▶ _YOUR GOAL_: Only the lines from the "[151,225,202,240] vestry ->" line through the last line of the material below belong in the answer, reproduced exactly and with no pictures.

▶ _SOURCE MATERIAL_:

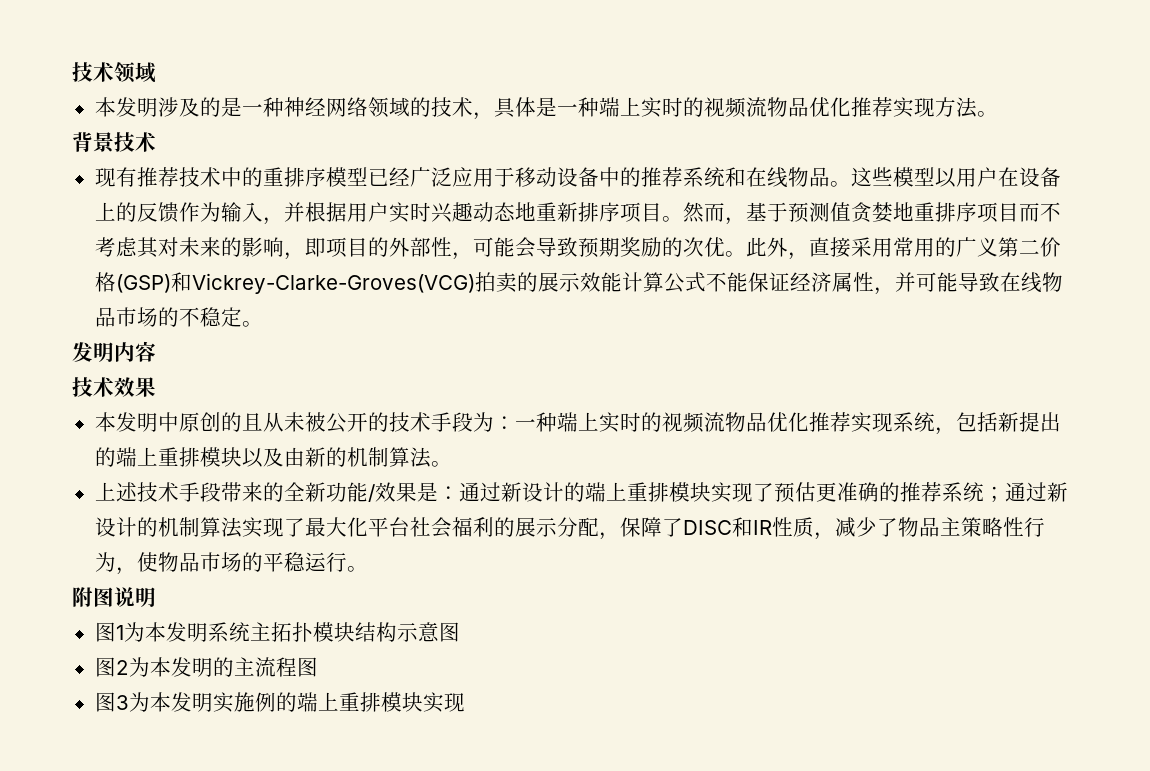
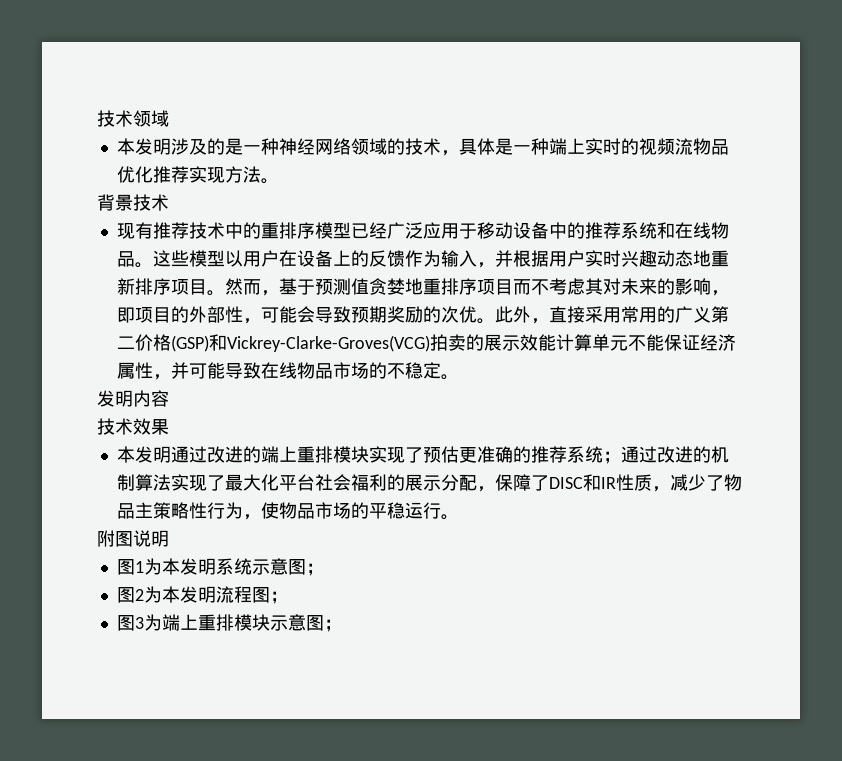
[663,272,706,293] 公式 -> [591,334,628,351] 单元
[157,412,1061,435] [94,447,452,468] [94,482,564,502] 中原创的且从未被公开的技术手段为：一种端上实时的视频流物品优化推荐实现系统，包括新提出的端上重排模块以及由新的机制算法。 // 上述技术手段带来的全新功能/效果是：通过新设计 -> [170,446,243,463] 通过改进
[1046,482,1068,502] [94,517,137,537] 新设计 -> [656,446,693,463] 改进
[249,622,460,642] 主拓扑模块结构示意图 -> [251,558,324,576] 示意图；
[212,657,255,677] 的主 -> (216, 594) none
(318, 667) none -> [269,591,288,604] ；
[149,692,465,713] 本发明实施例的端上重排模块实现 -> [161,614,342,632] 端上重排模块示意图；

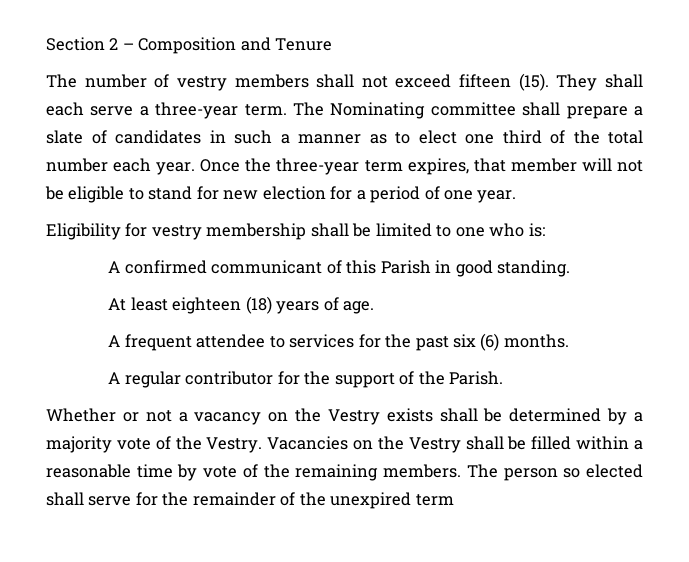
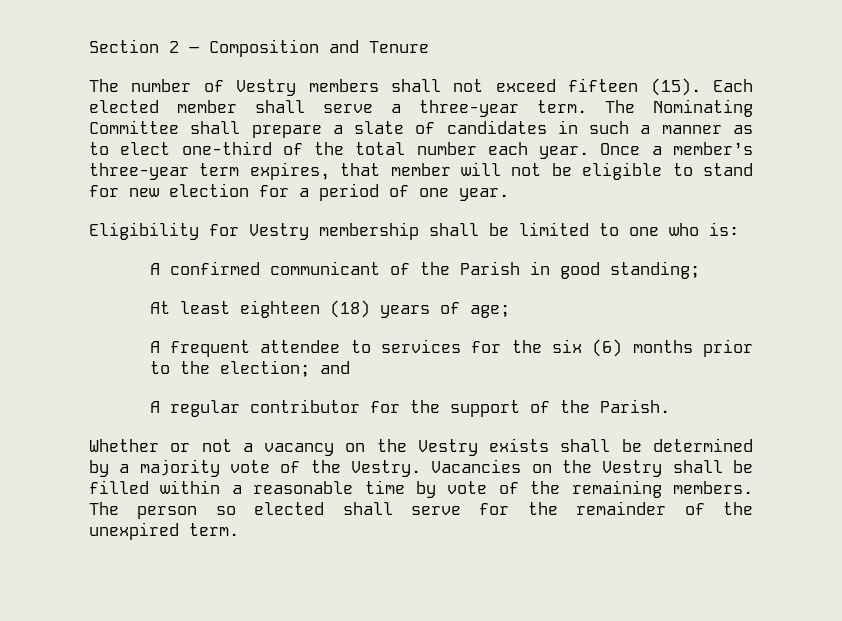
[176,76,227,91] vestry -> [236,79,297,96] Vestry
[556,74,643,91] [46,102,84,116] They shall each -> [712,79,753,92] [89,100,305,113] Each elected member shall
[430,102,516,116] committee -> [89,120,179,134] Committee
[465,130,542,144] one third -> [181,141,272,155] one-third
[245,158,272,172] the -> [651,142,753,155] a member’s
[151,225,202,240] vestry -> [249,223,309,240] Vestry
[346,260,377,274] this -> [419,262,450,275] the
[496,260,570,277] standing. -> [609,261,700,279] standing;
[343,301,375,314] age. -> [469,305,510,318] age;
[415,336,449,351] past -> (542, 346) none
[503,334,569,348] months. -> [632,339,753,357] [149,360,350,377] months prior to the election; and
[415,494,454,506] term -> [189,523,239,536] term.

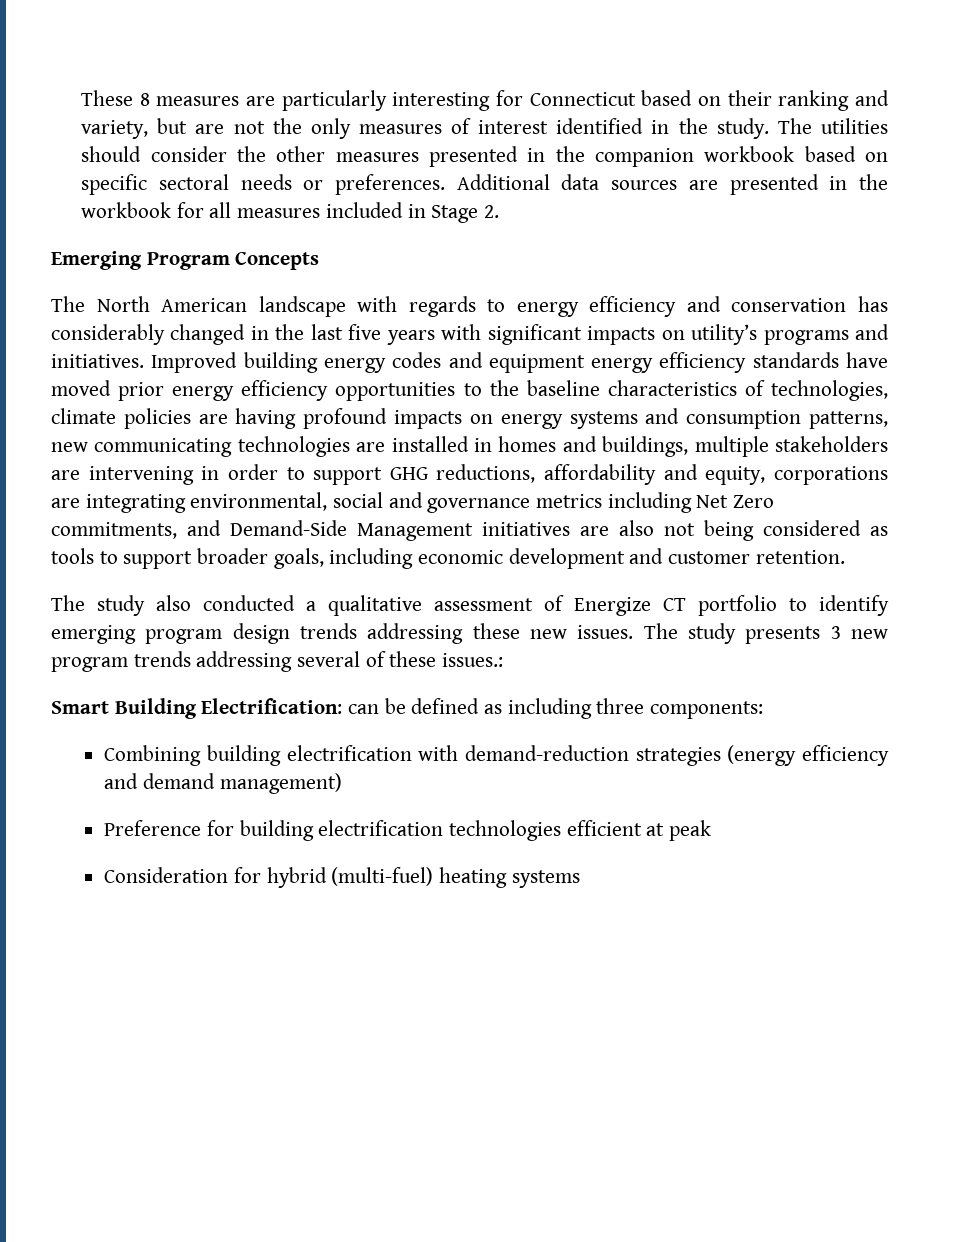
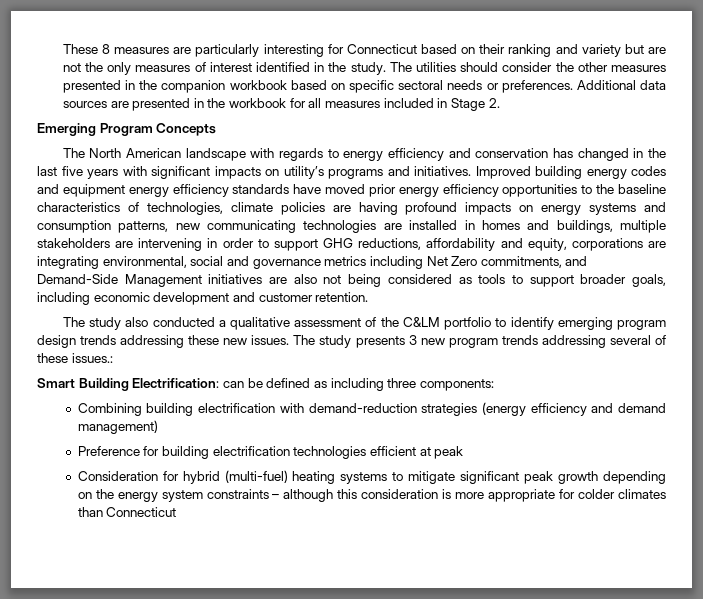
[81,120,149,139] variety, -> [581,44,621,57] variety
[51,324,165,345] considerably -> (574, 153) none
[574,597,686,616] Energize CT -> [380,317,440,327] the C&LM
(580, 879) none -> [392,471,666,484] [77,489,666,502] [77,507,177,517] to mitigate significant peak growth depending on the energy system constraints – although this consideration is more appropriate for colder climates than Connecticut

▶ _SOLUTION_:
[151,225,202,240] vestry -> [249,223,309,240] Vestry
[346,260,377,274] this -> [419,262,450,275] the
[496,260,570,277] standing. -> [609,261,700,279] standing;
[343,301,375,314] age. -> [469,305,510,318] age;
[415,336,449,351] past -> (542, 346) none
[503,334,569,348] months. -> [632,339,753,357] [149,360,350,377] months prior to the election; and
[415,494,454,506] term -> [189,523,239,536] term.

[81,120,149,139] variety, -> [581,44,621,57] variety
[51,324,165,345] considerably -> (574, 153) none
[574,597,686,616] Energize CT -> [380,317,440,327] the C&LM
(580, 879) none -> [392,471,666,484] [77,489,666,502] [77,507,177,517] to mitigate significant peak growth depending on the energy system constraints – although this consideration is more appropriate for colder climates than Connecticut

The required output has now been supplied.